A while back, I had e-mail correspondence with someone I barely know who asked if I ever watched The Big Idea with Donny Deutsch, which is no longer in production but there is a book* and you can find bits here and there on the internet with a search. When someone comes by with a little tip like that out of nowhere, I pay attention. My experience shows that there is probably something I need to see there. So I responded that I had not, and thanked her for the referral. I watched some episodes, and I enjoyed the show.
I also noticed an interesting phenomenon…
On the show, one of the main things Donny Deutsch does is to try and get insight with each person featured on the show about exactly where and how they got that big idea. This makes total sense because that is the name of the show, after all, so people really should expect that question. Nevertheless, each time he asks it, the person pauses for a moment and looks as if they are processing that question and aren’t quite sure what to say. As if they are saying to themselves, “Hey, that is a good question, where did that idea come from?” And, it is a pertinent question because essentially Donny is trying to educate and coach people in his audience to find their own big idea and go for it.
The question is difficult because when people have a great idea, they are fully engaged in whatever it is they’re studying at the time inspiration strikes. All they remember is that they were busy following their noses, uncovering clues, letting one thing lead to another, and it all seemed obvious at the time…until they get this question anyway. That is when it becomes apparent they were just in their creative flow, and it’s hard to explain.
Creativity is something that we all have if we can open to it. The first step for someone who is sitting around wanting ideas but having none is to remove all barriers to getting into the flow of creativity. Creativity can’t occur while sitting in judgment of every thought that pops into your head. A person has to open their mind and be comfortable with the creative process. Some people are very good at tapping into their creative source consistently; others might have to be reminded to let go and play a little.

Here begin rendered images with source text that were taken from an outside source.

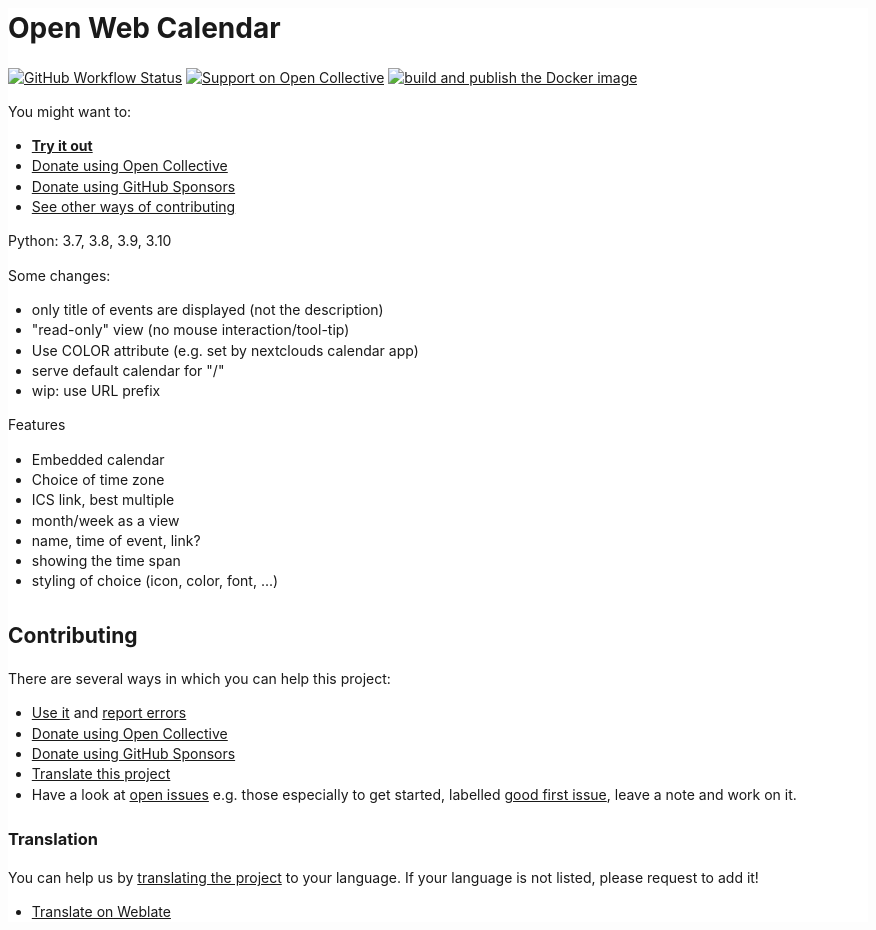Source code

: Open Web Calendar
=================

[![GitHub Workflow Status](https://img.shields.io/github/actions/workflow/status/niccokunzmann/open-web-calendar/run-tests.yml?logo=github)](https://github.com/niccokunzmann/open-web-calendar/actions)
[![Support on Open Collective](https://img.shields.io/opencollective/all/open-web-calendar?label=support%20on%20open%20collective)][open-collective]
[![build and publish the Docker image](https://github.com/niccokunzmann/open-web-calendar/actions/workflows/docker-image.yml/badge.svg)](https://github.com/niccokunzmann/open-web-calendar/actions/workflows/docker-image.yml)

You might want to:
- **[Try&nbsp;it&nbsp;out][web]**
- [Donate using Open Collective][open-collective]
- [Donate using GitHub Sponsors][github-sponsors]
- [See other ways of contributing][donation]

[open-collective]: https://opencollective.com/open-web-calendar/
[github-sponsors]: https://github.com/sponsors/niccokunzmann

Python: 3.7, 3.8, 3.9, 3.10

Some changes:
- only title of events are displayed (not the description)
- "read-only" view (no mouse interaction/tool-tip)
- Use COLOR attribute (e.g. set by nextclouds calendar app)
- serve default calendar for "/"
- wip: use URL prefix

Features
- Embedded calendar
- Choice of time zone
- ICS link, best multiple
- month/week as a view
- name, time of event, link?
- showing the time span
- styling of choice (icon, color, font, ...)

## Contributing
[donation]: #contributing

There are several ways in which you can help this project:

- [Use it][web] and [report errors][issues]
- [Donate using Open Collective][open-collective]
- [Donate using GitHub Sponsors][github-sponsors]
- [Translate this project][translate]
- Have a look at [open issues][issues] e.g. those especially to get started, labelled [good first issue][good-first-issue], leave a note and work on it. 

[issues]: https://github.com/niccokunzmann/open-web-calendar/issues
[good-first-issue]: https://github.com/niccokunzmann/open-web-calendar/issues?q=is%3Aissue+is%3Aopen+label%3A%22good+first+issue%22

### Translation
[translate]: #translation

You can help us by [translating the project][weblate] to your language.
If your language is not listed, please request to add it!

- [Translate on Weblate][weblate]


[weblate]: https://hosted.weblate.org/engage/open-web-calendar/
[web]: https://open-web-calendar.hosted.quelltext.eu/
[changelog]: #changelog
[app.json]: app.json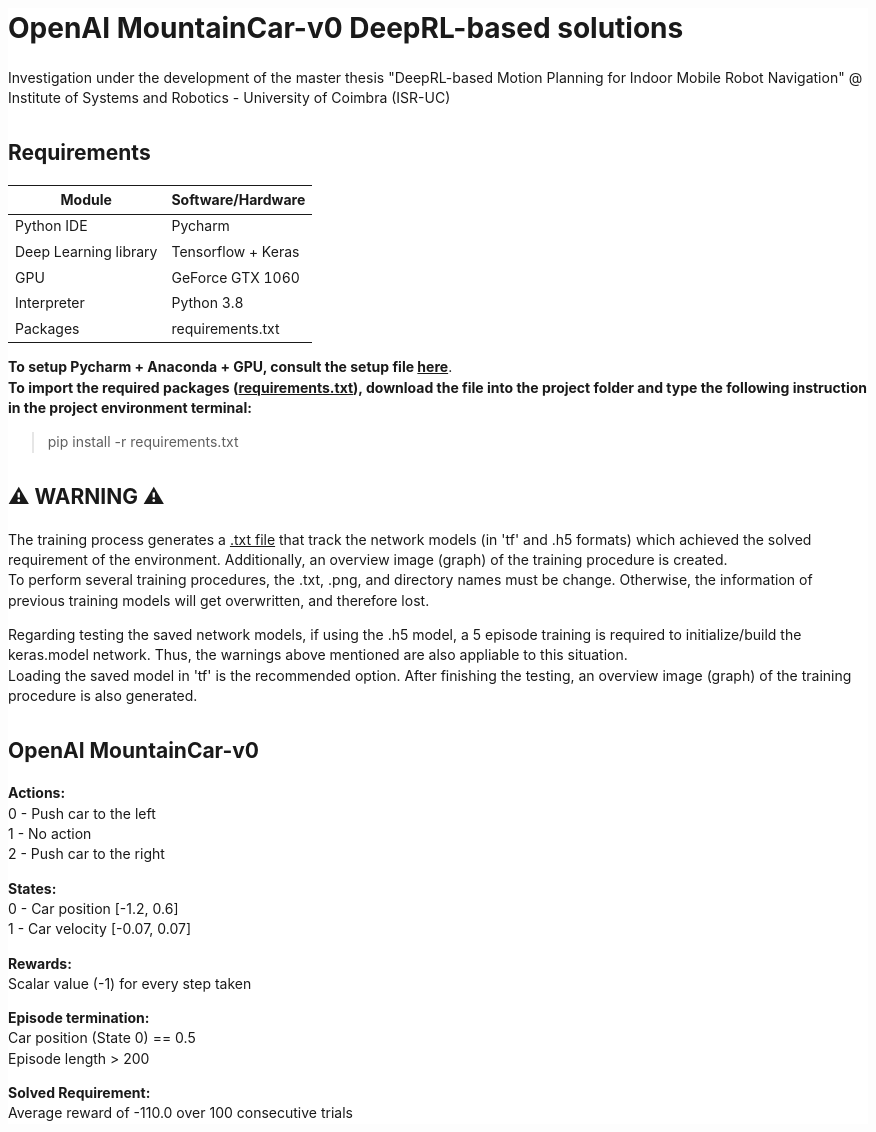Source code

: # OpenAI MountainCar-v0 DeepRL-based solutions

Investigation under the development of the master thesis "DeepRL-based Motion Planning for Indoor Mobile Robot Navigation" @ Institute of Systems and Robotics - University of Coimbra (ISR-UC)  

## Requirements
Module | Software/Hardware
------------- | -------------
Python IDE | Pycharm
Deep Learning library | Tensorflow + Keras
GPU | GeForce GTX 1060
Interpreter | Python 3.8
Packages | requirements.txt

**To setup Pycharm + Anaconda + GPU, consult the setup file [here](setup.txt)**.  
**To import the required packages ([requirements.txt](DQN/requirements.txt)), download the file into the project folder and type the following instruction in the project environment terminal:**  
> pip install -r requirements.txt

## :warning: **WARNING** :warning:  
The training process generates a [.txt file](DQN/saved_networks.txt) that track the network models (in 'tf' and .h5 formats) which achieved the solved requirement of the environment. Additionally, an overview image (graph) of the training procedure is created.   
To perform several training procedures, the .txt, .png, and directory names must be change. Otherwise, the information of previous training models will get overwritten, and therefore lost.  

Regarding testing the saved network models, if using the .h5 model, a 5 episode training is required to initialize/build the keras.model network. Thus, the warnings above mentioned are also appliable to this situation.   
Loading the saved model in 'tf' is the recommended option. After finishing the testing, an overview image (graph) of the training procedure is also generated.  

## OpenAI MountainCar-v0
**Actions:**<br />
0 - Push car to the left    
1 - No action  
2 - Push car to the right

**States:**<br />
0 - Car position [-1.2, 0.6]  
1 - Car velocity [-0.07, 0.07]  

**Rewards:**<br />
Scalar value (-1) for every step taken

**Episode termination:**<br />
Car position (State 0) == 0.5  
Episode length > 200

**Solved Requirement:**<br />
Average reward of -110.0 over 100 consecutive trials  
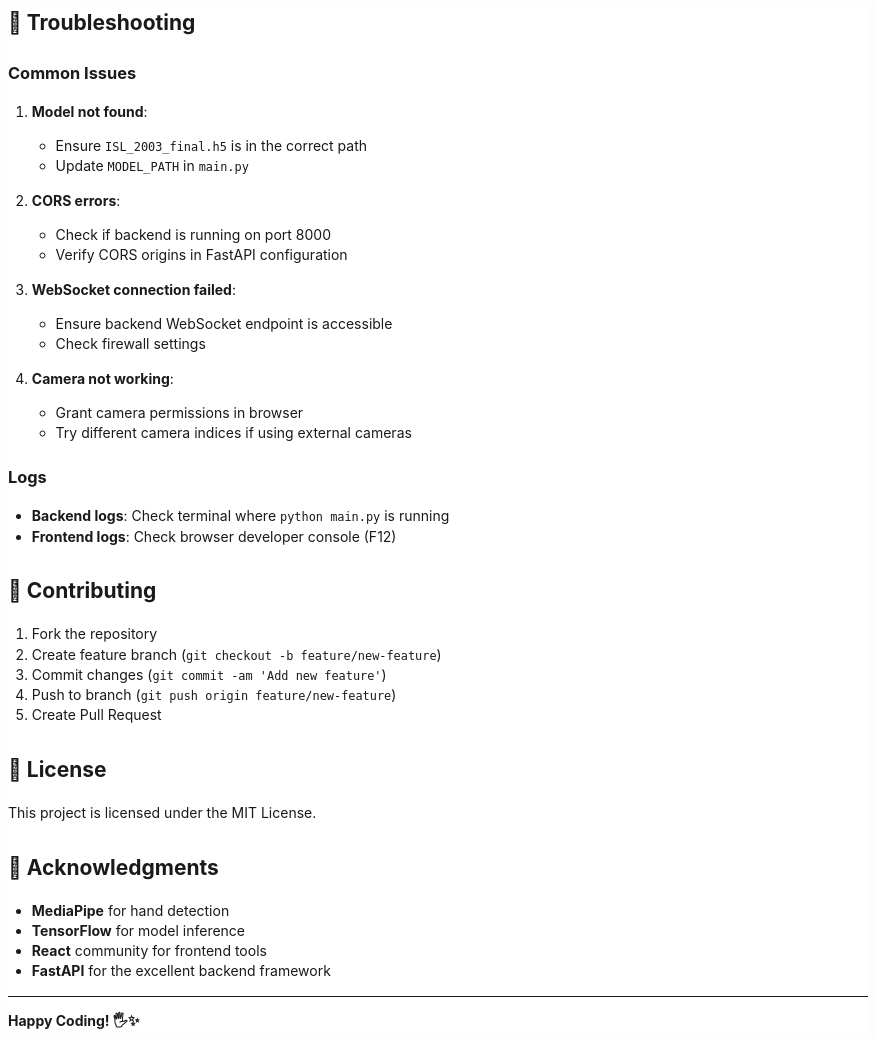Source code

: ## 🐛 Troubleshooting

### Common Issues

1. **Model not found**:
   - Ensure `ISL_2003_final.h5` is in the correct path
   - Update `MODEL_PATH` in `main.py`

2. **CORS errors**:
   - Check if backend is running on port 8000
   - Verify CORS origins in FastAPI configuration

3. **WebSocket connection failed**:
   - Ensure backend WebSocket endpoint is accessible
   - Check firewall settings

4. **Camera not working**:
   - Grant camera permissions in browser
   - Try different camera indices if using external cameras

### Logs

- **Backend logs**: Check terminal where `python main.py` is running
- **Frontend logs**: Check browser developer console (F12)

## 🤝 Contributing

1. Fork the repository
2. Create feature branch (`git checkout -b feature/new-feature`)
3. Commit changes (`git commit -am 'Add new feature'`)
4. Push to branch (`git push origin feature/new-feature`)
5. Create Pull Request

## 📄 License

This project is licensed under the MIT License.

## 🙏 Acknowledgments

- **MediaPipe** for hand detection
- **TensorFlow** for model inference
- **React** community for frontend tools
- **FastAPI** for the excellent backend framework

---

**Happy Coding! 🖐️✨**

Begin by exploring things that catch your eye, just follow your nose a bit and see what happens. Once you have gathered some info, give yourself a rest and see what your wonderfully creative mind cooks up. When you feel a little kick of enthusiasm, you may be on to something.
Those who write their goals down are more likely to reach them. For me, writing down the main ones in a few categories on an annual basis is a good way to go. I use the time around my birthday each year to inventory goals achieved and set goals for the next year. I pick the most important ones to me and break them down into smaller steps to be accomplished each month or quarter along the way to my next birthday. I learned this technique by reading Maximum Achievement: Strategies and Skills That Will Unlock Your Hidden Powers to Succeed* by Brian Tracy.
Goal setting is a very personal thing, though. We all have to take the time to learn what works best for us and stick to that. If a technique sounds good to you, try it for a month or so. Check your motivation and results at the end of the month to determine if that system is a keeper for you. Finding what works best is simply a trial and error exercise. Most importantly, keep trying.
When there is a goal you do not reach in by the deadline, it is time to reassess whether it’s still relevant to keep it on the list for the next year. If it is, no harm done, you just estimated wrong about when you could get it accomplished. So put it on the list again and spend time feeling what it will be like to reach that goal. Then try again. If it is no longer relevant to you, then let it go without worrying about it any further. Turns out it was just not important enough in the grander scheme of things.
Living in the moment and being fully present is also a critical idea to remember when goal setting. It can be easy to be distracted with anticipating a future goal or accomplishment that you must achieve before you can move on or allow happiness in your life. But, there is no need to be unhappy seeking a time in the future when all is will be accomplished. Even though it is important to outline goals and work towards accomplishments, it is also imperative to learn to enjoy the process.